谁能告诉她,为什么耍酒疯还带续杯的?

    所有的心思只能暂时搁浅,季晓无奈,打开手机发了个生无可恋的表情包。

    【想一个人】

    没打完字,柯遇已经开了门,披着被子:“当当当当当!看我!像不像白娘子?”

    “咳!咳咳咳咳咳!”季晓手忙脚乱丢了手机抢救自己的被褥。

    觉得现在上头的那个不应该是这个疯子,而是自己。

    “我是不是说过我能走直线?”

    “是是是。”

    “那你看着我!我走给你看!”

    “你走,你走。”

    柯遇当真沿着地板缝打房间门口往沙发走过去,发现新大陆一般:“哎?你要发朋友圈啊?”

    “没,不是,哎!”

    来不及抢回自己的手机,柯遇就呕了一声。

    “不是,柯遇!你耍我的吧?!”

    “我……呕……”

    我想一个人静静!!!!!!!!!

    生活总归一场闹剧,季晓收拾完所有东西的时候,身心疲惫。

    好容易重新窝回沙发,却是怎么也睡不着了。

    脑子比身体精神,只能逼迫自己闭着眼睛。

    结果就是第二天醒来的时候,头重脚轻。

    一看才发现睡不踏实把被子掀了。

    难怪越睡越冷。

    季晓扶着额头起来,根本无法完全睁开眼,然后吸了鼻子。

    不通。

    甩了甩脑袋,季晓裹了一件毛衣往厨房区烧水,然后就听得手机铃声从沙发下边传来。

    费劲巴拉掏出来,对面已经挂断。

    几秒钟后,又开始新一轮的铃声。

    陌生的号码。

    “喂?”

    “你好季老师,不好意思打扰了,我是穆彦。”

    把人连拖带拉送到小区门口,季晓终于把想要装鹌鹑的人交付了出去。

    “乖,喜欢就是喜欢,不论有什么事情,好好面对。”

    不顺意,季晓又补了一句:“反正,别再折腾我了,好不好啊姐姐?”

    柯遇也知道自己昨晚没干啥好事,多多少少有点印象,理亏,只能直面穆彦。

    后者目光执着,不容她忽略。

    一个人折回电梯口的时候,季晓狠狠打了个喷嚏。

    接着,就见邢禹成穿着一身运动服进了单元楼。

    “季老师。”

    “邢警官。”有点冷,季晓将毛衣领子拉高了些。

    “季老师感冒了?”

    “嗯?”

    邢禹成指了指自己的喉咙:“声音,哑了。”

    “哦,可能是受凉了吧。”季晓笑笑,“喝了药了。”

    邢禹成与她一并上的电梯,顶上的红色数字一点点跳动,沉默了两楼,他终于还是开了口:“季老师昨晚,心情不好吗?”

    什么意思?

    季晓看他,柯遇闹了几次,确实折磨人,不过,反而叫她没有了感花伤月的心思。

    所谓心情不好,又是从何而来?

    大概是她困惑得太明显,邢禹成便也低头笑:“不好意思啊,不是故意探听你的私事。只是觉得,如何季老师不开心的话,可以与我说说。有些人有些事,终究是要过去的。”

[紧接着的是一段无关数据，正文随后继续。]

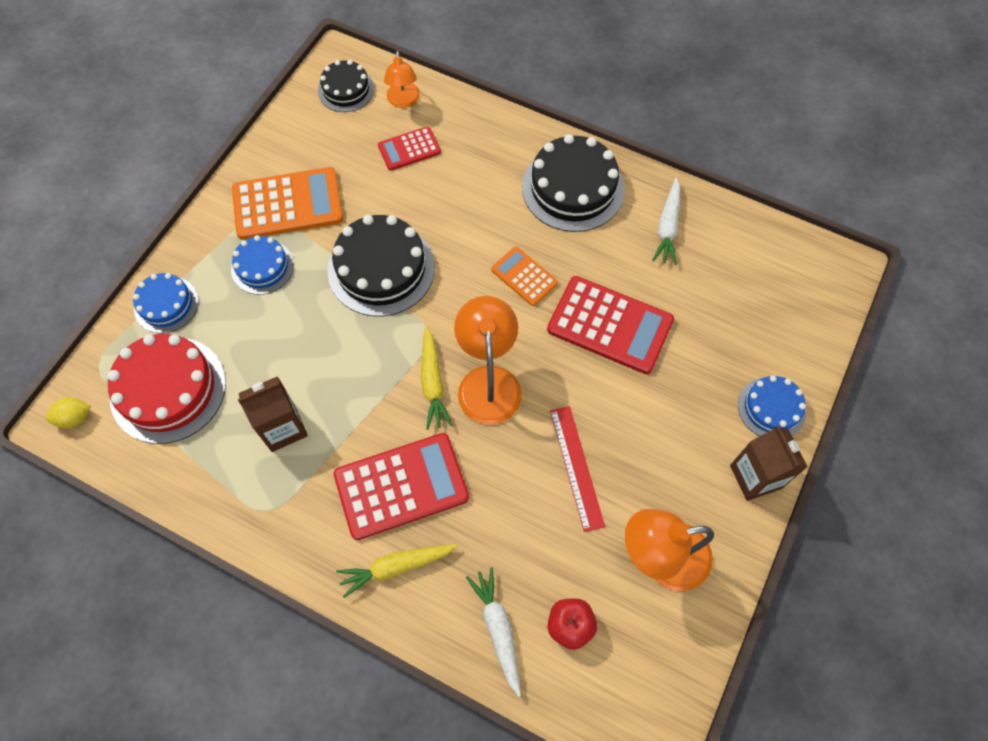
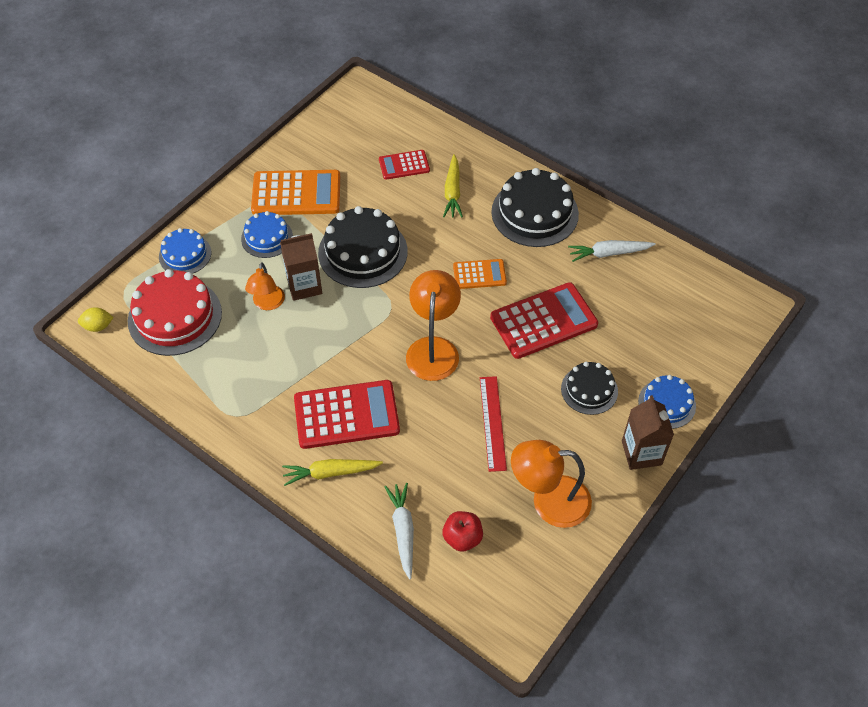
camera: 10 degrees right, 10 degrees down
brown carton [238,376,308,452] -> brown carton moved to [280,233,322,301]
black cake [318,60,374,112] -> black cake moved to [561,362,618,415]
orange lamp [384,51,420,108] -> orange lamp moved to [245,262,285,310]
yellow carrot [421,326,453,430] -> yellow carrot moved to [443,154,463,217]
orange calculator [491,247,558,306] -> orange calculator turned 120 degrees clockwise [453,259,507,289]
red calculator [547,276,674,374] -> red calculator turned 60 degrees counterclockwise [490,282,598,359]
white carrot [652,178,680,265] -> white carrot turned 60 degrees clockwise [568,240,656,262]

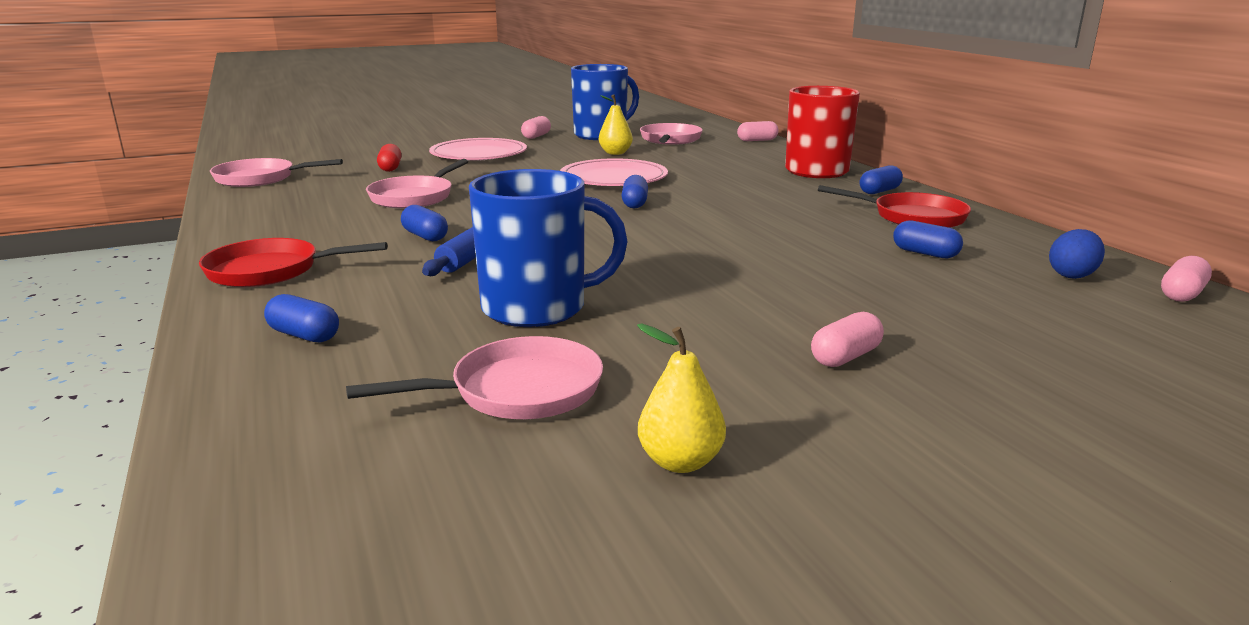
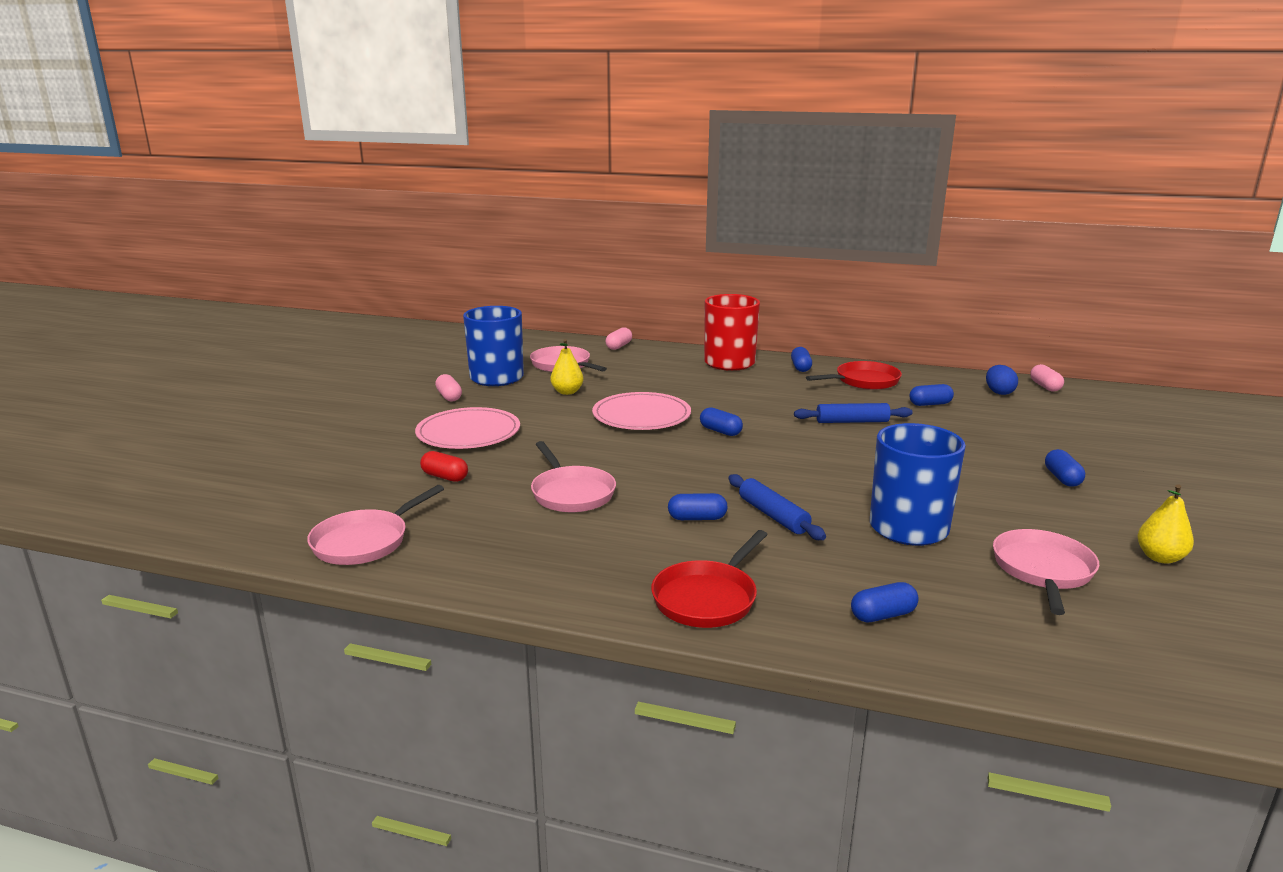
camera: 50 degrees left, 0 degrees up
pink capsule [811,312,884,367] -> blue capsule [1045,449,1085,487]
none -> blue rolling pin [794,403,913,423]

    “好的,谢谢啊。”季晓礼貌地道别,并没意识到他说的什么。

    直到回了家拎起餐桌上的手机打开微信,瞧见一堆新消息,才觉得没有什么比让自己的手机落入醉鬼手里更恐怖的事情了。

    生无可恋的表情包上赫然一行字。

    【想一个人。】

    真是谢谢你了,柯遇。

    竟然还给我加了标点符号。

    除去杨虹、大奔的双排问号,季学亭的质问仿佛自带音效。

    【季晓!你想哪个男人了你?!你回话!】

    打开季学亭的对话框,对方还在输入中。

    哥哥太关心你怎么办?

    季晓清了清嗓子,按下语音键:“如果我说,昨晚我同事喝多了酒,拿我手机乱发,不是,如果我说,我原本只是想说我想一个人静静你信不信?”

    三秒钟后。

    【季学亭:你当你哥是傻子?】

    摆烂算了。

    【季晓:爱信不信。】

    摊回沙发的下一秒,季晓猛地又睁开眼。

    她的朋友圈被大家误会成这样,那梁予衡呢?他是不是也看见了?!

    赶紧重新扒开微信,删掉了这个狗血的状态。

    接着,又自嘲笑了。

    也不知笑什么。

    梁予衡再去划状态的时候,那一条刺眼的朋友圈已经不见了。

    屏蔽他了吗?

    男人下颌线绷紧,孤坐在椅子上,不知在想什么。

    许久,梁予衡丢下手机,张手搓了搓脸。

    而后,起身出门。

    去社区医院挂了水回来,天都黑了,季晓顺便买了点泡腾片。

    不想又碰上了下班回来的邢禹成。

    “上车?”

    “不用了。”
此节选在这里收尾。